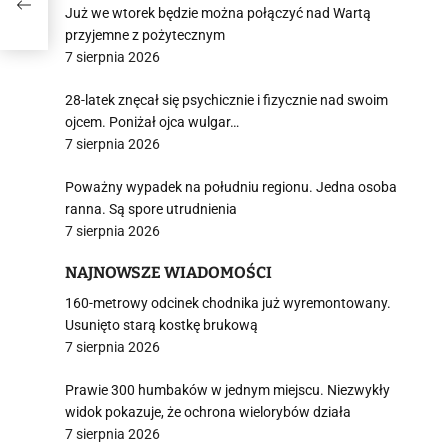
Już we wtorek będzie można połączyć nad Wartą
przyjemne z pożytecznym
7 sierpnia 2026
28-latek znęcał się psychicznie i fizycznie nad swoim
ojcem. Poniżał ojca wulgar…
7 sierpnia 2026
Poważny wypadek na południu regionu. Jedna osoba
ranna. Są spore utrudnienia
7 sierpnia 2026
NAJNOWSZE WIADOMOŚCI
160-metrowy odcinek chodnika już wyremontowany.
Usunięto starą kostkę brukową
7 sierpnia 2026
Prawie 300 humbaków w jednym miejscu. Niezwykły
widok pokazuje, że ochrona wielorybów działa
7 sierpnia 2026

--------------------------------

PROBLEM STATEMENT - Print every entry exactly. Pictures are not part of the copy.

OUTPUT -
Już we wtorek będzie można połączyć nad Wartą
przyjemne z pożytecznym
7 sierpnia 2026
28-latek znęcał się psychicznie i fizycznie nad swoim
ojcem. Poniżał ojca wulgar…
7 sierpnia 2026
Poważny wypadek na południu regionu. Jedna osoba
ranna. Są spore utrudnienia
7 sierpnia 2026
NAJNOWSZE WIADOMOŚCI
160-metrowy odcinek chodnika już wyremontowany.
Usunięto starą kostkę brukową
7 sierpnia 2026
Prawie 300 humbaków w jednym miejscu. Niezwykły
widok pokazuje, że ochrona wielorybów działa
7 sierpnia 2026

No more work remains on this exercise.